[Home]

Summary:ASTERISK-21316: Segfault on ast_channel_tech(chan)->send_digit_begin
Reporter:Ashley Winters (awinters)Labels:
Date Opened:2013-03-25 14:34:41Date Closed:2018-01-02 08:44:23.000-0600
Priority:CriticalRegression?
Status:Closed/CompleteComponents:Core/Channels
Versions:11.2.1 Frequency of
Occurrence
Occasional
Related
Issues:
Environment:CentOS 6.3Attachments:( 0) gdb-send_digit_begin-segfault.txt
( 1) unlocked-send_digit-race.patch
Description:Calling {{ast_channel_tech(chan)}} multiple times in a row while chan is unlocked is a race condition. I experienced a segfault when the tech changed to {{null_tech}} between the null check and the function-pointer dereference.
Comments:By: Ashley Winters (awinters) 2013-03-25 14:36:07.206-0500

GDB trace showing the NULL dereference.

By: Ashley Winters (awinters) 2013-03-25 15:19:20.180-0500

Not the most elegant solution, but it should take care of the NULL dereference.

By: Rusty Newton (rnewton) 2013-03-29 09:52:39.778-0500

Thanks! Acknowledging.

By: Matt Jordan (mjordan) 2013-03-29 11:12:26.556-0500

I am curious how a digit managed to get put on a zombie channel in the first place:

{noformat}
#1  0x0000000000472b22 in ast_senddigit_begin (chan=0x7faaa00462b8, digit=35 '#') at channel.c:4750
4750 if (!ast_channel_tech(chan)->send_digit_begin(chan, digit))
(gdb) p chan->name
$1 = (const ast_string_field) 0x7faaa003a63a "AsyncGoto/SIP/sansay-sd-00002e78<ZOMBIE>"
(gdb) p *chan->tech
{noformat}

That channel is going to die - what queued the DTMF digit on it?

By: Ashley Winters (awinters) 2013-03-29 12:56:08.034-0500

It's a bridged call.
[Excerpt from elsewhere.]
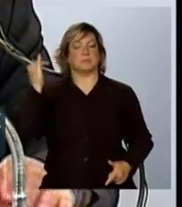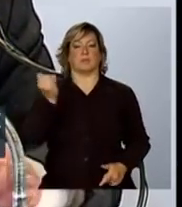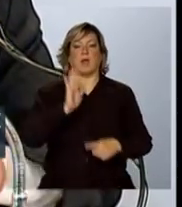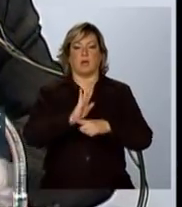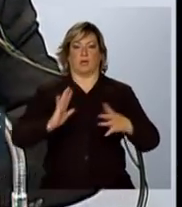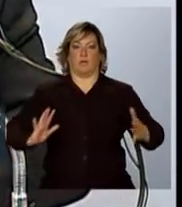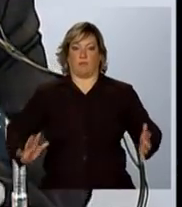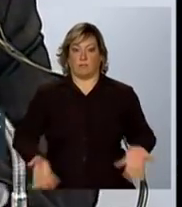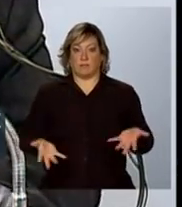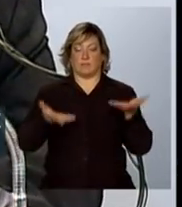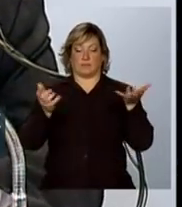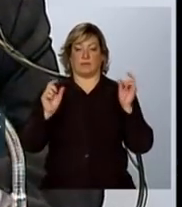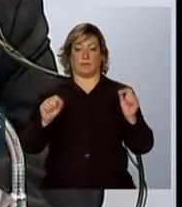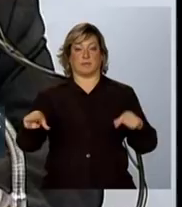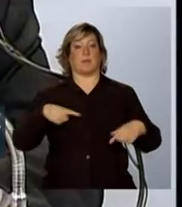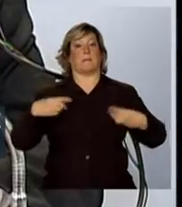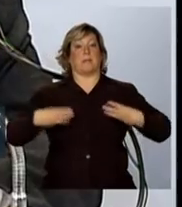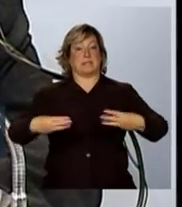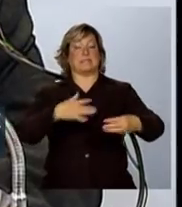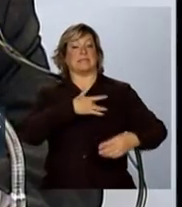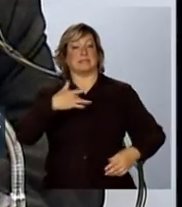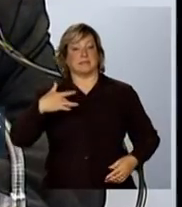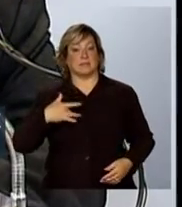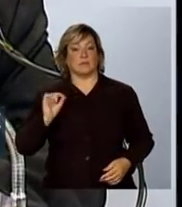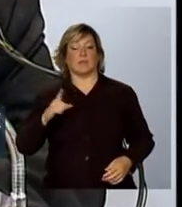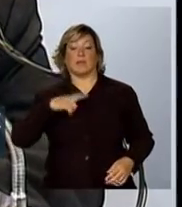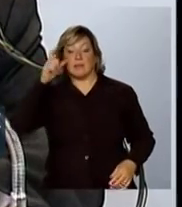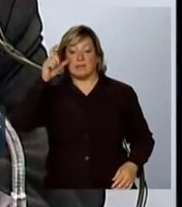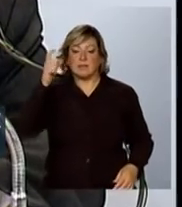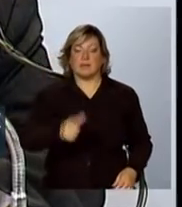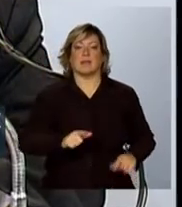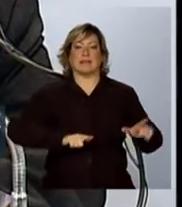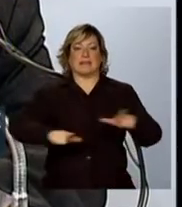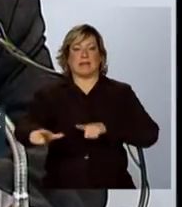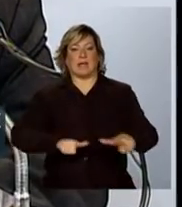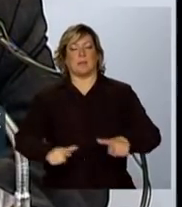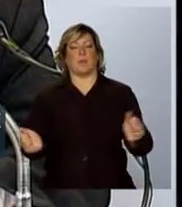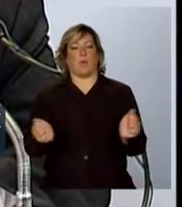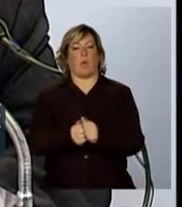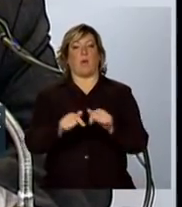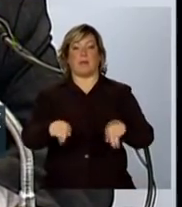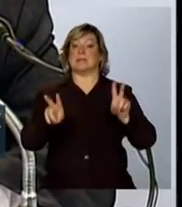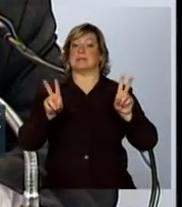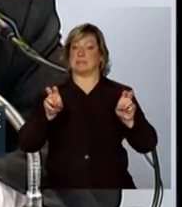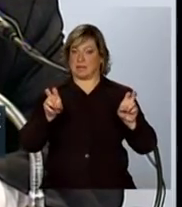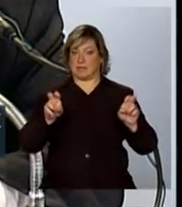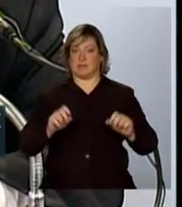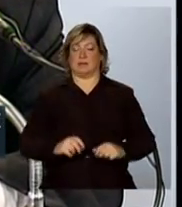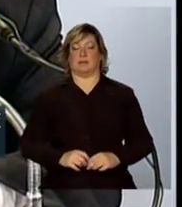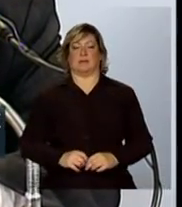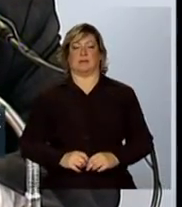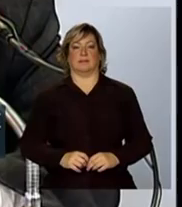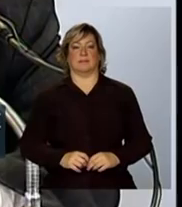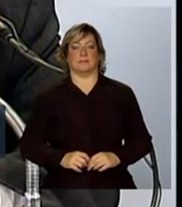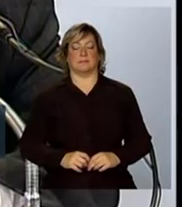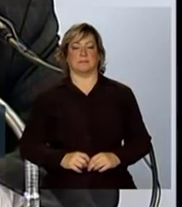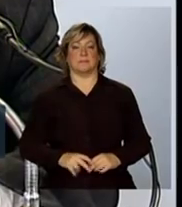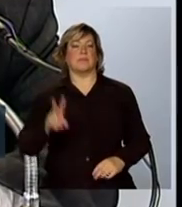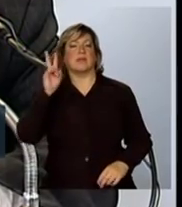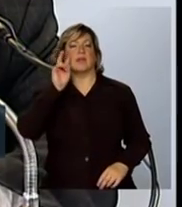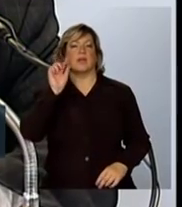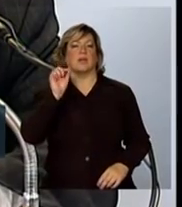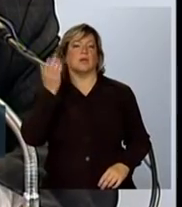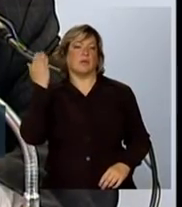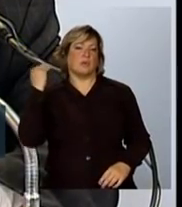motivar o Ministério da Saúde a ter interesse em trabalhar com esse tema. Na história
We have a manager event listener which can trigger unbridge upon DTMF. It's like a dynamic features.conf for our multi-tenant IVR. So, sequence of events as best I can piece together:

1. Bridge channel A and B
2. DTMF # received on A
3. Simultaneously ChannelRedirect both A and B to dialplan locations, triggering unbridge
4. After {{ast_channel_bridge}} returns, the channels are not yet marked as ZOMBIE
6. Towards the end of {{ast_channel_bridge}}, it finally checks whether DTMF '#' should have triggered a feature, and if not forwards to the soon-to-be-ZOMBIE channel B
7. In between the NULL check of {{!ast_channel_tech(chan)->send_digit_begin}} and the segfault location, channel B is masqueraded on another thread
8. Segfault

By: Etienne Lessard (hexanol) 2014-07-04 14:48:23.323-0500

I'm getting the same segfault on the latest asterisk 11 version, i.e. 11.10.2.
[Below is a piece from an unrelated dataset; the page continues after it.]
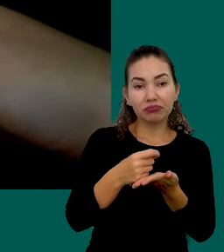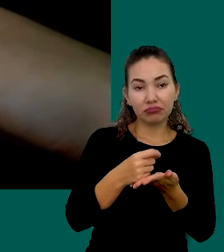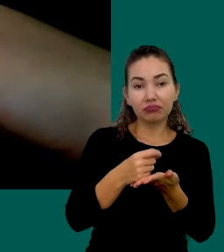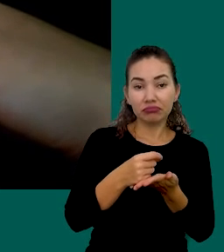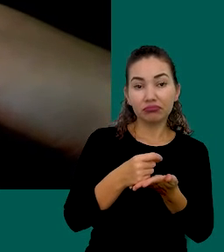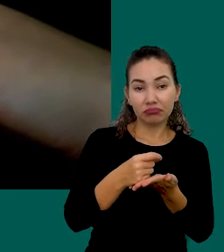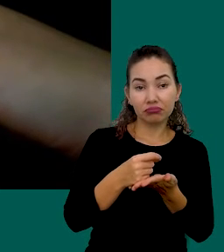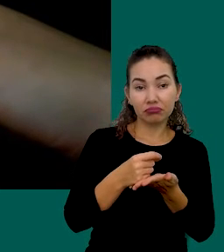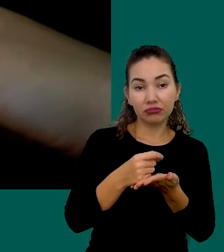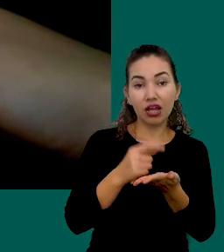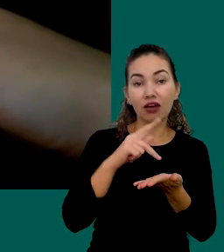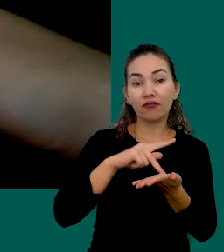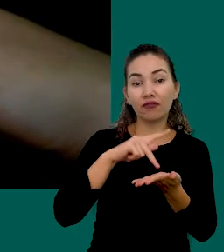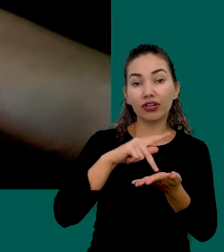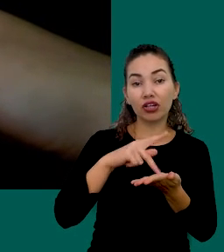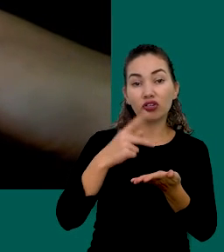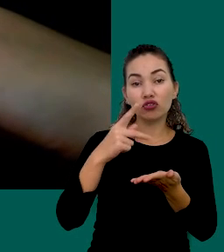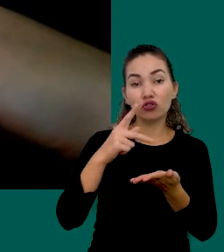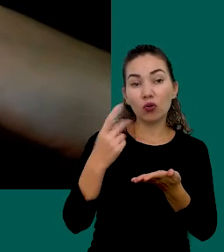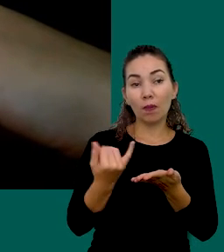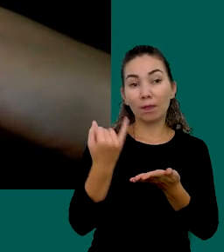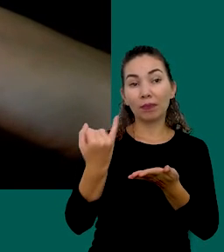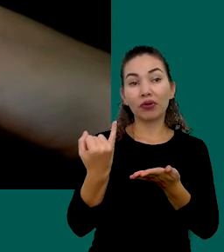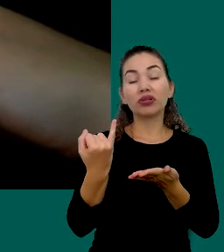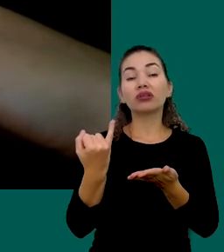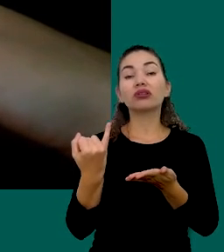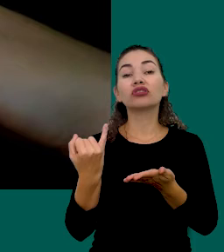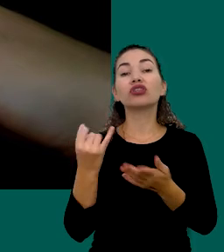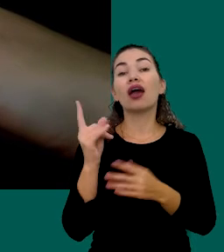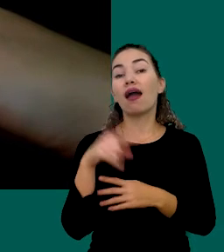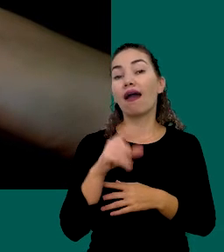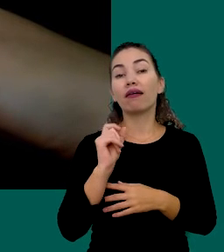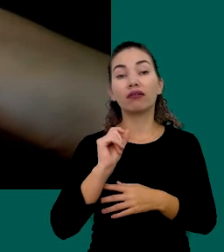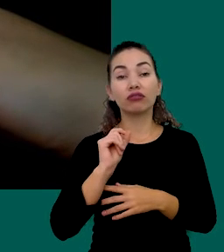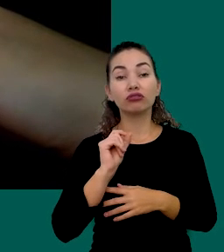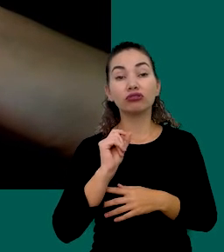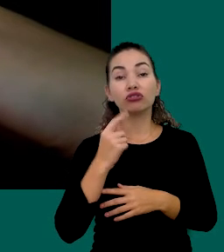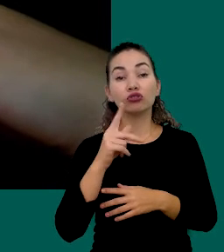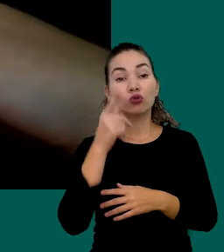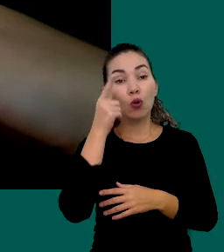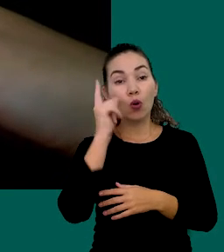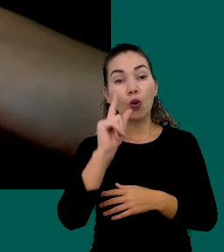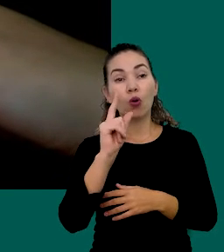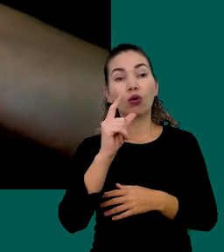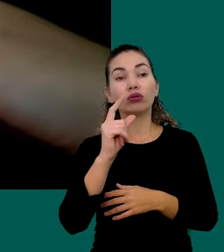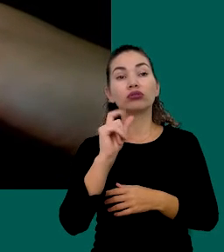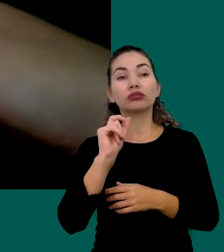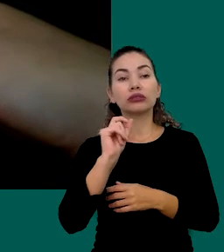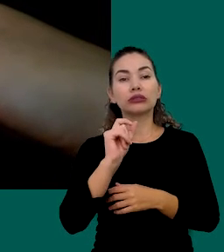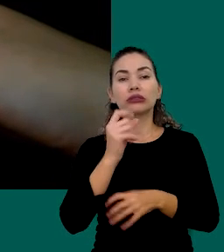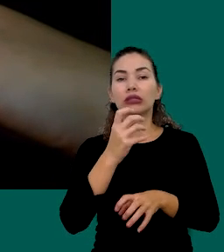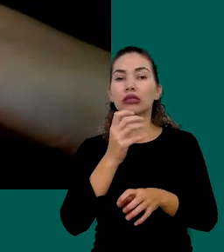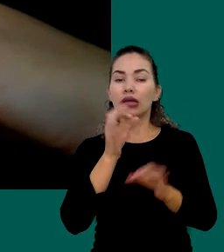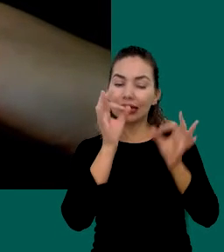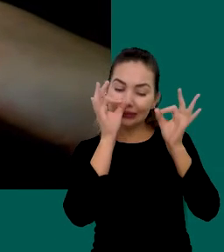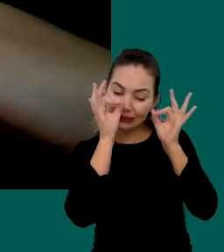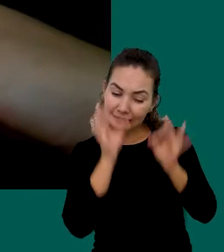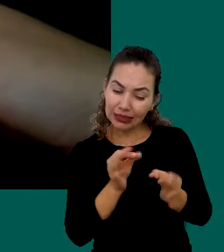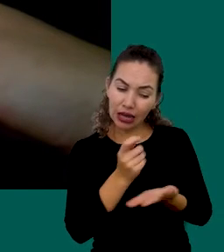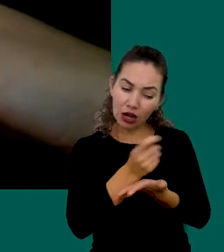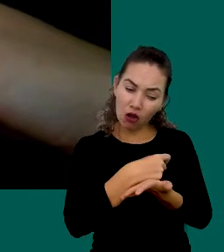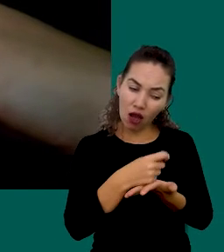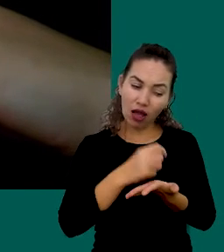O Que Realmente Importa É Que Você Tenha Disciplina E Que Anote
My scenario is the following:

Given I have a queue with a member Local/123@something
Given the extension 123@something does a Dial(SIP/abcdef)
When someone calls the queue
Then it calls SIP/abcdef
When SIP/abcdef answer the call almost at the same time as the caller press a DTMF key
Then asterisk segfault

It's kinda hard to reproduce manually. I've seen the crash twice on production asterisk, but to reproduce it, it's easier to add a small sleep between the

{noformat}
if (!ast_channel_tech(chan)->send_digit_begin)
{noformat}

and

{noformat}
if (!ast_channel_tech(chan)->send_digit_begin(chan, digit))
{noformat}

statements in ast_senddigit_begin.


By: Joshua C. Colp (jcolp) 2017-12-19 04:51:03.078-0600

Have you experienced this under Asterisk 13? The bridging scenario you mentioned has been completely rewritten which I don't think should result in the specific scenario happening now.

By: Asterisk Team (asteriskteam) 2018-01-02 08:44:23.946-0600

Suspended due to lack of activity. This issue will be automatically re-opened if the reporter posts a comment. If you are not the reporter and would like this re-opened please create a new issue instead. If the new issue is related to this one a link will be created during the triage process. Further information on issue tracker usage can be found in the Asterisk Issue Guidlines [1].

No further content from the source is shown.